We focus on one such positive experiential state that appears to have played an important role in human evolution. It is the state in which a person becomes engaged in what he or she is doing to such an extent that all his attention becomes focused on the task and the rest of the world—with all of its problems and possibilities—no longer attracts attention.
“It felt like I was being carried by the current of a river”.
There is no attention left over to think about the past, or the future—all of the psychic resources are employed in experiencing the present. Usually after people experience this state they feel that they have lived life at its fullest, and they desire to repeat the experience again and again.
This is an experiential state that has been recognized in many cultures, has been given many names, and has been interpreted in various ways.
As soon as a person reads or hears about flow, the obvious response is: “Yes, of course. It’s something I always knew … I just did not have a name for it.”
“There were about half a dozen traits that people mentioned when describing this feeling. First, that their concentration was completely focused on what they were doing. Very few distractions entered the mind. After a while, the depth of concentration became so intense that the person felt he or she had become one with the activity; there was no longer a separation between the
person and what he/she was doing, but the two had become one.
Concerns about other aspects of life did not enter the mind; the past disappeared temporarily, and so did the future. As the person became increasingly immersed in the activity—the dancer in the dance, the thinker in his thoughts—there was less room in the mind to notice or think about anything else that was not relevant to the activity.
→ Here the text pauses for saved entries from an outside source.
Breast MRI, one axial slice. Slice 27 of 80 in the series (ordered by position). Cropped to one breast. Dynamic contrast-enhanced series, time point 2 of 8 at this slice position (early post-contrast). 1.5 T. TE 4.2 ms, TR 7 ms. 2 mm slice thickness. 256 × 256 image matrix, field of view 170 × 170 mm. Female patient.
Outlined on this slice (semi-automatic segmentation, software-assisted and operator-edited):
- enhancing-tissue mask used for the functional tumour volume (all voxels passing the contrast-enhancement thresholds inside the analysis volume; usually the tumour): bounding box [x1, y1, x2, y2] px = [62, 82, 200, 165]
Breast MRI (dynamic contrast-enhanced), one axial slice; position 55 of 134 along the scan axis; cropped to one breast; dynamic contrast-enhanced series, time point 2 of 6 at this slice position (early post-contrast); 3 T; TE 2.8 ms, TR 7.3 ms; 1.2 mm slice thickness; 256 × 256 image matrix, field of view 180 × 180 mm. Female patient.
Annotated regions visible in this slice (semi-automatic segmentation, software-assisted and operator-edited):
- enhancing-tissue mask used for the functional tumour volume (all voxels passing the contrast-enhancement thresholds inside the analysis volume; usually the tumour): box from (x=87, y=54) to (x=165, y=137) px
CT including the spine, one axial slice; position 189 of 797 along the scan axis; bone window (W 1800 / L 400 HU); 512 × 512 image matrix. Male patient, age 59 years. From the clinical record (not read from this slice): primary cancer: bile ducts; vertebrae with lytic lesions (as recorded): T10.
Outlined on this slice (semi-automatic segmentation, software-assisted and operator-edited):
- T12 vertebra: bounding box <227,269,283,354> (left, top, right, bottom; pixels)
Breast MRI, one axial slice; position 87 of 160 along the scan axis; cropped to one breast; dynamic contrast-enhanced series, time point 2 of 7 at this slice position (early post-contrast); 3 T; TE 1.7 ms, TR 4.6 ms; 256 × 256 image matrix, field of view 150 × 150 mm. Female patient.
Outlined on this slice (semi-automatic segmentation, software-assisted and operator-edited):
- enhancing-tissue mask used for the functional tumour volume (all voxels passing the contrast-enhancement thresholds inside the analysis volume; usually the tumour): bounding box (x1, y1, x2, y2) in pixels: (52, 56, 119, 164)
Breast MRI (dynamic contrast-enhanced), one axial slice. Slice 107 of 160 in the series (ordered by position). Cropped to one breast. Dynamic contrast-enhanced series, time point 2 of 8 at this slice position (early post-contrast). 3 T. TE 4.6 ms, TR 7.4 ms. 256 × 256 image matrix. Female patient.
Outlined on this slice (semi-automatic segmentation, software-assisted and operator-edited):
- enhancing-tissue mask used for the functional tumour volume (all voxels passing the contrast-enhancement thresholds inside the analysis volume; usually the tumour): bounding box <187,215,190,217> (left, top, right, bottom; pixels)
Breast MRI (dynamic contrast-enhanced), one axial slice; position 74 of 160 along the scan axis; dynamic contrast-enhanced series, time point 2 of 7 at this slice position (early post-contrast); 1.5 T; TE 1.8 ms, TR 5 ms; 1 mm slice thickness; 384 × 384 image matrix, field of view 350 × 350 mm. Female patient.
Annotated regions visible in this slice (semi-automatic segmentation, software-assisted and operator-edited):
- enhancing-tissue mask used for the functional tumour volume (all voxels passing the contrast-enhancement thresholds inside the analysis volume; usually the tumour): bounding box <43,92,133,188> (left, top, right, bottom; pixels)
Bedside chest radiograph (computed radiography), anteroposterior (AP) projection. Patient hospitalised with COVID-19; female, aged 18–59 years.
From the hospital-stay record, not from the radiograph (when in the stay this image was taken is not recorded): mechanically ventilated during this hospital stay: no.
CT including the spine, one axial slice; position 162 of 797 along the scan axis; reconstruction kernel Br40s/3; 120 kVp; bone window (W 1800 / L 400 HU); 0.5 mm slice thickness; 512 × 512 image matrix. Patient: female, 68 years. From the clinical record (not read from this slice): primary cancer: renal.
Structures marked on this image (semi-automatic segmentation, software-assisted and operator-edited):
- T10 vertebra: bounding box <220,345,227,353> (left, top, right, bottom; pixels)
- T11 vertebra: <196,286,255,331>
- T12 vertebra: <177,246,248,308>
The awareness of time disappeared; the sense of the ego became weaker, so that the person no longer worried what others thought about him/her, or whether he/she would succeed or fail. This feeling is what we call experience of flow; and it appeared that this was such a great feeling that people would seek it out even when no other rewards or goals motivated them (Csikszentmihalyi, 1990, 1975/2000).”
These variations on the basic experiential theme are to be expected, and they present no particular theoretical problem, as long as the experience reported is phenomenologically equivalent across local variations.
If Korean women report the same quality of experience when reading as a Navajo shepherd reports when riding after his sheep, or Japanese teenagers report when riding in a bosozoku run, then we can reasonably assume that flow is a basic human experience that, like eating, having sex, or resting after effort, is very similar across time, place, or cultural context.
But why does such an experience exist? Why do people enjoy and cherish times when they have to use their physical or psychic resources to master a difficult challenge? After all, universal characteristics of human behavior that are enjoyable—such as eating, sex, resting—provide basic survival advantages to the species.
If our brain had not developed a connection between pleasurable sensations and the processes of feeding, procreation, and rest, the human species would have ceased to exist long ago.